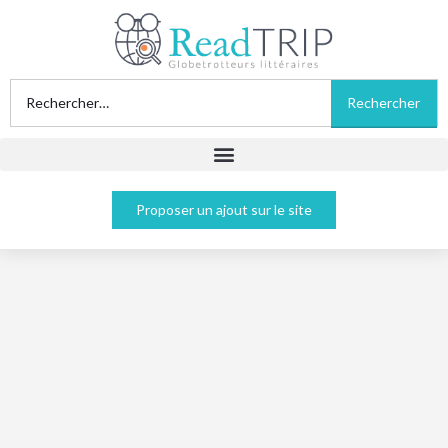
Proposer un ajout sur le site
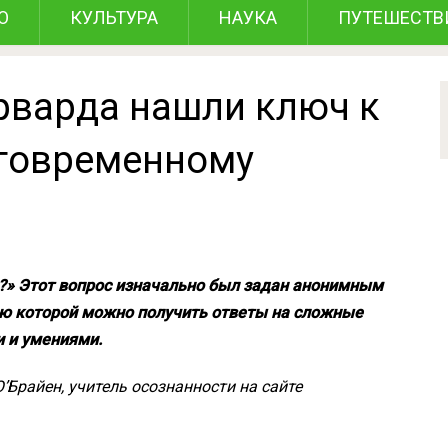
О
КУЛЬТУРА
НАУКА
ПУТЕШЕСТВ
рварда нашли ключ к
лговременному
?» Этот вопрос изначально был задан анонимным
ью которой можно получить ответы на сложные
 и умениями.
’Брайен, учитель осознанности на сайте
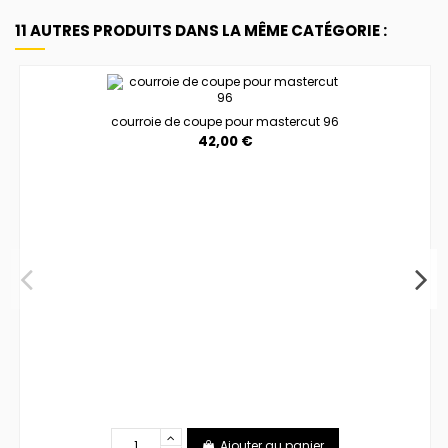
11 AUTRES PRODUITS DANS LA MÊME CATÉGORIE :
courroie de coupe pour mastercut 96
42,00 €
Ajouter au panier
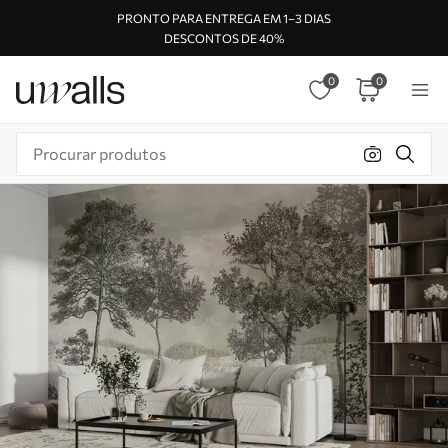
PRONTO PARA ENTREGA EM 1–3 DIAS
DESCONTOS DE 40%
0
0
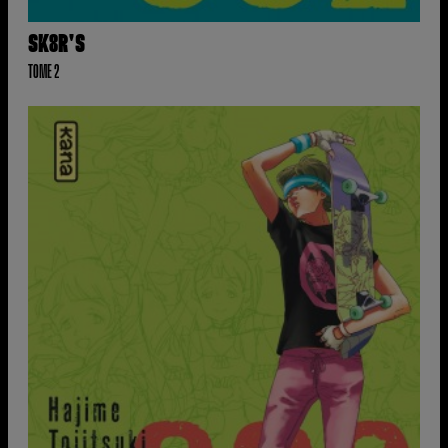
SK8R'S
TOME 2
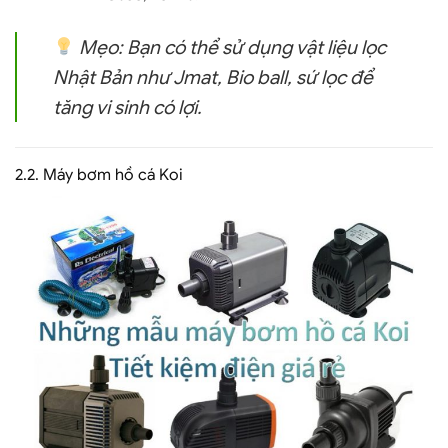
Mẹo:
Bạn có thể sử dụng
vật liệu lọc
Nhật Bản
như Jmat, Bio ball, sứ lọc để
tăng vi sinh có lợi.
2.2.
Máy bơm hồ cá Koi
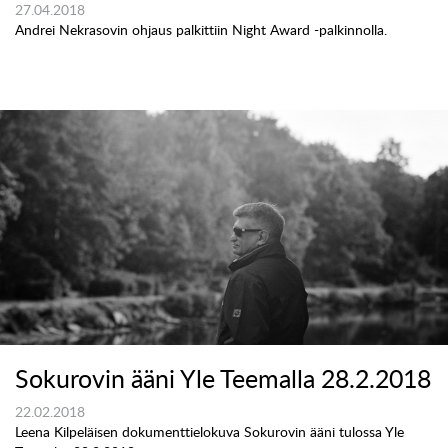
27.04.2018
Andrei Nekrasovin ohjaus palkittiin Night Award -palkinnolla.
Sokurovin ääni Yle Teemalla 28.2.2018
22.02.2018
Leena Kilpeläisen dokumenttielokuva Sokurovin ääni tulossa Yle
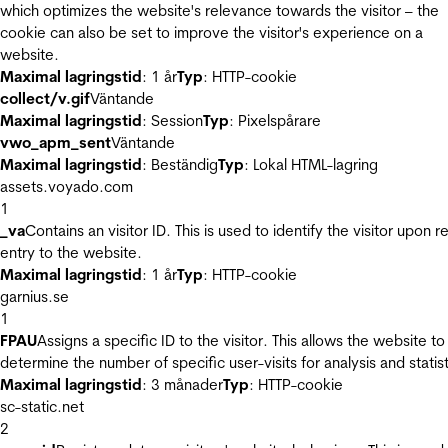
which optimizes the website's relevance towards the visitor – the
cookie can also be set to improve the visitor's experience on a
website.
Maximal lagringstid
: 1 år
Typ
: HTTP-cookie
collect/v.gif
Väntande
Maximal lagringstid
: Session
Typ
: Pixelspårare
vwo_apm_sent
Väntande
Maximal lagringstid
: Beständig
Typ
: Lokal HTML-lagring
assets.voyado.com
1
_va
Contains an visitor ID. This is used to identify the visitor upon r
entry to the website.
Maximal lagringstid
: 1 år
Typ
: HTTP-cookie
garnius.se
1
FPAU
Assigns a specific ID to the visitor. This allows the website to
determine the number of specific user-visits for analysis and statist
Maximal lagringstid
: 3 månader
Typ
: HTTP-cookie
sc-static.net
2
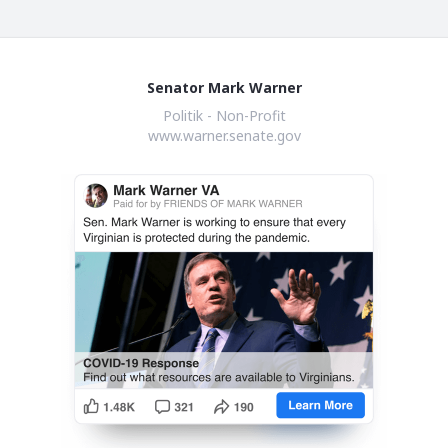
Senator Mark Warner
Politik - Non-Profit
www.warner.senate.gov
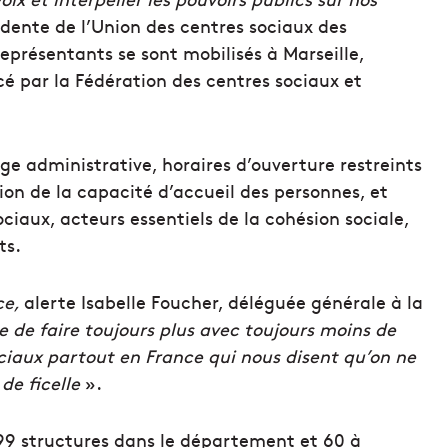
dente de l’Union des centres sociaux des
résentants se sont mobilisés à Marseille,
cé par la Fédération des centres sociaux et
e administrative, horaires d’ouverture restreints
tion de la capacité d’accueil des personnes, et
iaux, acteurs essentiels de la cohésion sociale,
ts.
ce,
alerte Isabelle Foucher, déléguée générale à la
 de faire toujours plus avec toujours moins de
ciaux partout en France qui nous disent qu’on ne
de ficelle
».
99 structures dans le département et 60 à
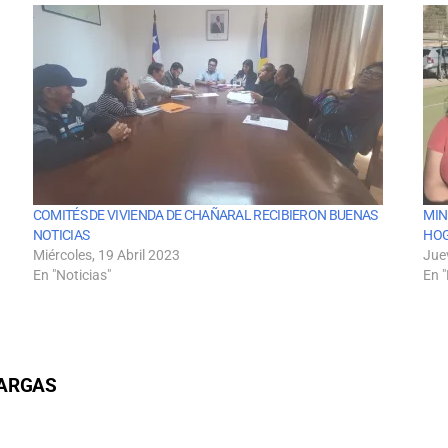
COMITÉS DE VIVIENDA DE CHAÑARAL RECIBIERON BUENAS
MIN
NOTICIAS
HOG
Miércoles, 19 Abril 2023
Jue
En "Noticias"
En "
VARGAS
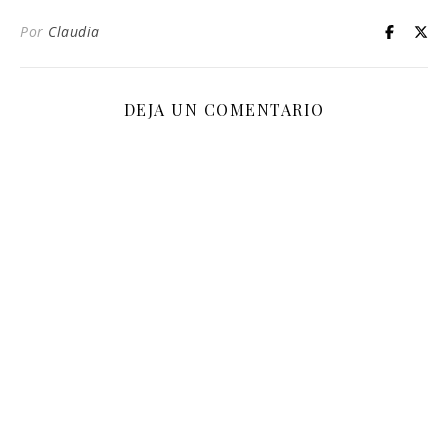
Por
Claudia
DEJA UN COMENTARIO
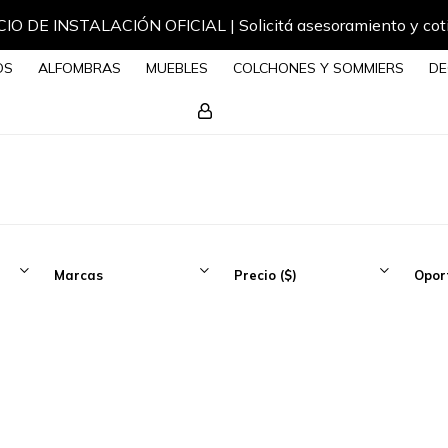
IO DE INSTALACIÓN OFICIAL | Solicitá asesoramiento y cot
OS
ALFOMBRAS
MUEBLES
COLCHONES Y SOMMIERS
DE
Marcas
Precio
($)
Opor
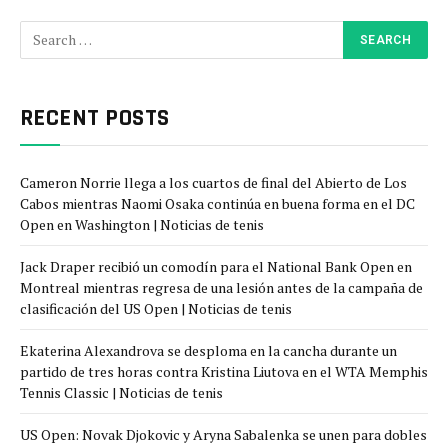
RECENT POSTS
Cameron Norrie llega a los cuartos de final del Abierto de Los
Cabos mientras Naomi Osaka continúa en buena forma en el DC
Open en Washington | Noticias de tenis
Jack Draper recibió un comodín para el National Bank Open en
Montreal mientras regresa de una lesión antes de la campaña de
clasificación del US Open | Noticias de tenis
Ekaterina Alexandrova se desploma en la cancha durante un
partido de tres horas contra Kristina Liutova en el WTA Memphis
Tennis Classic | Noticias de tenis
US Open: Novak Djokovic y Aryna Sabalenka se unen para dobles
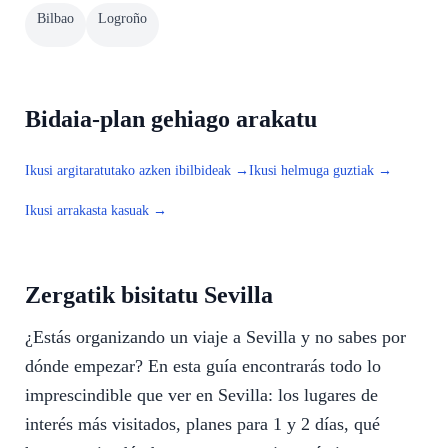
Bilbao
Logroño
Bidaia-plan gehiago arakatu
Ikusi argitaratutako azken ibilbideak →
Ikusi helmuga guztiak →
Ikusi arrakasta kasuak →
Zergatik bisitatu Sevilla
¿Estás organizando un viaje a Sevilla y no sabes por
dónde empezar? En esta guía encontrarás todo lo
imprescindible que ver en Sevilla: los lugares de
interés más visitados, planes para 1 y 2 días, qué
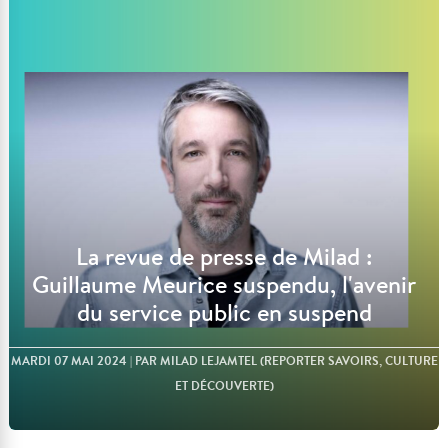
Lire l'article
La revue de presse de Milad :
Guillaume Meurice suspendu, l'avenir
du service public en suspend
MARDI 07 MAI 2024
| PAR MILAD LEJAMTEL (REPORTER SAVOIRS, CULTURE
ET DÉCOUVERTE)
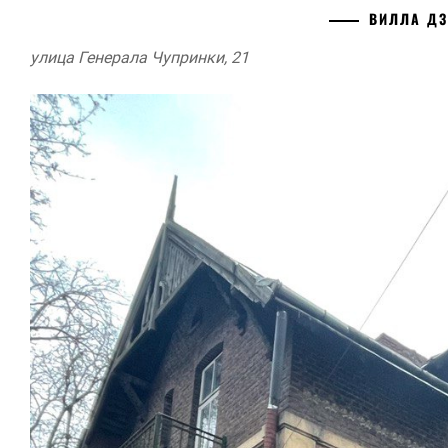
ВИЛЛА Д
улица Генерала Чупринки, 21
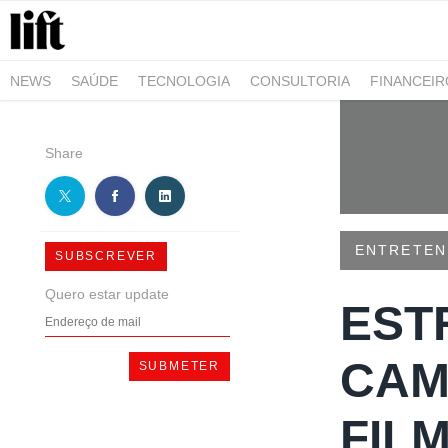
NEWS
SAÚDE
TECNOLOGIA
CONSULTORIA
FINANCEI
AGRO-ALIMENTAR
NEGÓCIOS & EMPRESAS
ARQUITETURA
Share
ENTRETEN
SUBSCREVER
Quero estar update
ESTR
CAM
FIL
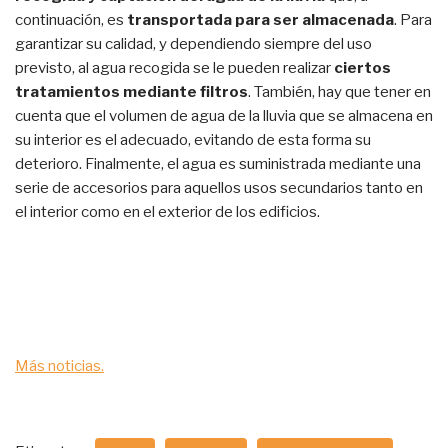
continuación, es
transportada para ser almacenada
. Para
garantizar su calidad, y dependiendo siempre del uso
previsto, al agua recogida se le pueden realizar
ciertos
tratamientos mediante filtros
. También, hay que tener en
cuenta que el volumen de agua de la lluvia que se almacena en
su interior es el adecuado, evitando de esta forma su
deterioro. Finalmente, el agua es suministrada mediante una
serie de accesorios para aquellos usos secundarios tanto en
el interior como en el exterior de los edificios.
Más noticias.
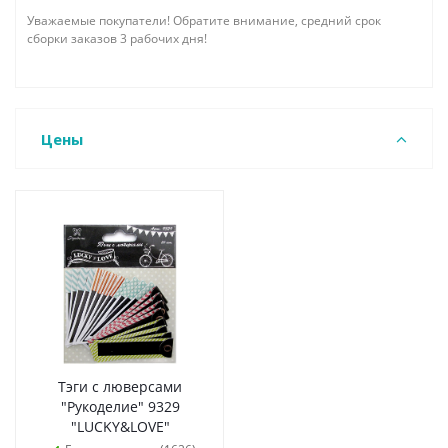
Уважаемые покупатели! Обратите внимание, средний срок
сборки заказов 3 рабочих дня!
Цены
Тэги с люверсами
"Рукоделие" 9329
"LUCKY&LOVE"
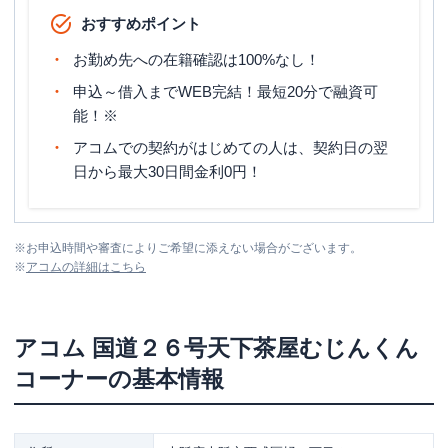
おすすめポイント
お勤め先への在籍確認は100%なし！
申込～借入までWEB完結！最短20分で融資可
能！※
アコムでの契約がはじめての人は、契約日の翌
日から最大30日間金利0円！
※
お申込時間や審査によりご希望に添えない場合がございます。
※
アコム
の詳細はこちら
アコム
国道２６号天下茶屋むじんくん
コーナー
の基本情報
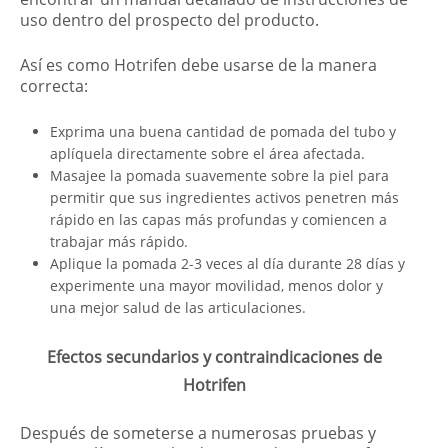
uso dentro del prospecto del producto.
Así es como Hotrifen debe usarse de la manera
correcta:
Exprima una buena cantidad de pomada del tubo y
aplíquela directamente sobre el área afectada.
Masajee la pomada suavemente sobre la piel para
permitir que sus ingredientes activos penetren más
rápido en las capas más profundas y comiencen a
trabajar más rápido.
Aplique la pomada 2-3 veces al día durante 28 días y
experimente una mayor movilidad, menos dolor y
una mejor salud de las articulaciones.
Efectos secundarios y contraindicaciones de
Hotrifen
Después de someterse a numerosas pruebas y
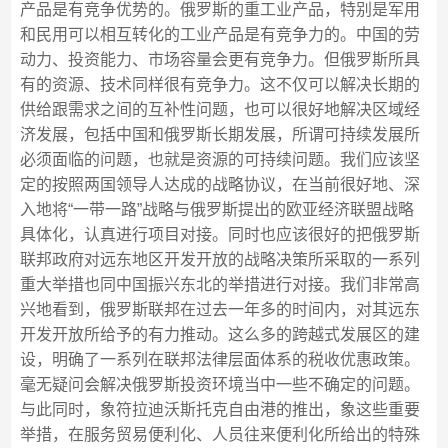
产品是有竞争优势的。俄罗斯的重工业产品，特别是军用
和民用可以相互转化的工业产品是有竞争力的。中国的劳
动力、投资能力、市场容量会更有竞争力。但俄罗斯所具
有的资源、技术同样很有竞争力。这不仅可以解决长期的
供给跟需求之间的互补性问题，也可以很好地解决区域经
济发展，包括中国和俄罗斯长期发展，所谓可持续发展所
必须面临的问题，也就是资源的可持续问题。我们应该坚
定的按照两国领导人达成的战略协议，在当前很好地、深
入地将“一带一路”战略与俄罗斯提出的欧亚经济联盟战略
具体化，认真进行项目对接。同时也应该很好的把俄罗斯
联邦政府对远东地区开发开放的战略决策所采取的一系列
重大举措也同中国振兴东北的举措进行对接。我们非常高
兴地看到，俄罗斯联邦在过去一年多的时间内，对其远东
开发开放所给予的有力推动。这么多的跨越式发展区的建
设，明确了一系列在联邦法律层面体系的税收优惠政策。
毫无疑问会解决俄罗斯投资环境当中一些不确定的问题。
与此同时，象符拉迪沃斯托克自由港的推出，象这些重要
举措，在服务贸易便利化、人员往来便利化所给出的特殊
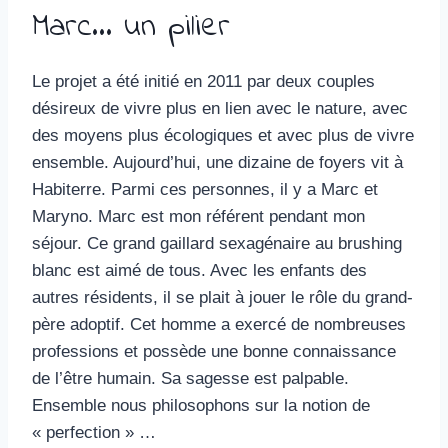
Marc… un pilier
Le projet a été initié en 2011 par deux couples
désireux de vivre plus en lien avec le nature, avec
des moyens plus écologiques et avec plus de vivre
ensemble. Aujourd’hui, une dizaine de foyers vit à
Habiterre. Parmi ces personnes, il y a Marc et
Maryno. Marc est mon référent pendant mon
séjour. Ce grand gaillard sexagénaire au brushing
blanc est aimé de tous. Avec les enfants des
autres résidents, il se plait à jouer le rôle du grand-
père adoptif. Cet homme a exercé de nombreuses
professions et possède une bonne connaissance
de l’être humain. Sa sagesse est palpable.
Ensemble nous philosophons sur la notion de
« perfection » …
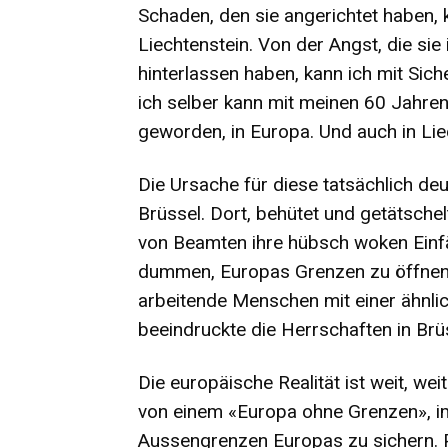
Schaden, den sie angerichtet haben, k
Liechtenstein. Von der Angst, die si
hinterlassen haben, kann ich mit Sich
ich selber kann mit meinen 60 Jahren 
geworden, in Europa. Und auch in Lie
Die Ursache für diese tatsächlich deutl
Brüssel. Dort, behütet und getätsche
von Beamten ihre hübsch woken Einfä
dummen, Europas Grenzen zu öffnen w
arbeitende Menschen mit einer ähnl
beeindruckte die Herrschaften in Brü
Die europäische Realität ist weit, we
von einem «Europa ohne Grenzen», i
Aussengrenzen Europas zu sichern. P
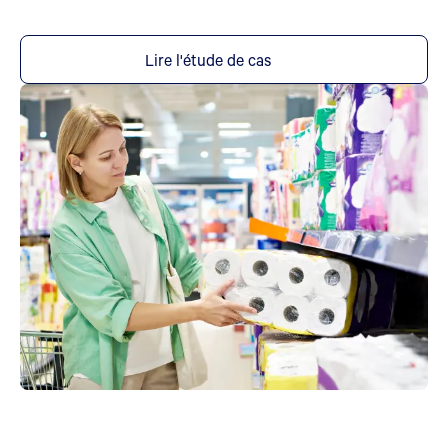
Lire l'étude de cas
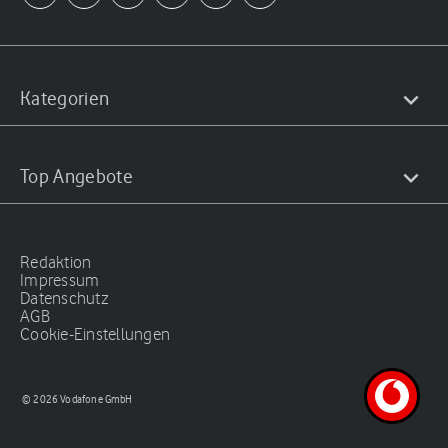
Kategorien
Top Angebote
Redaktion
Impressum
Datenschutz
AGB
Cookie-Einstellungen
© 2026 Vodafone GmbH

************

_Instruction:_
Set down exactly, and only, the lines from the one containing "von Beamten ihre hübsch woken Einfä" through the last line of the entries. Pictures do not belong in the copy.

_Exercise output:_
von Beamten ihre hübsch woken Einfä
dummen, Europas Grenzen zu öffnen w
arbeitende Menschen mit einer ähnl
beeindruckte die Herrschaften in Brü
Die europäische Realität ist weit, we
von einem «Europa ohne Grenzen», i
Aussengrenzen Europas zu sichern. P
Lire l'étude de cas
Kategorien
Top Angebote
Redaktion
Impressum
Datenschutz
AGB
Cookie-Einstellungen
© 2026 Vodafone GmbH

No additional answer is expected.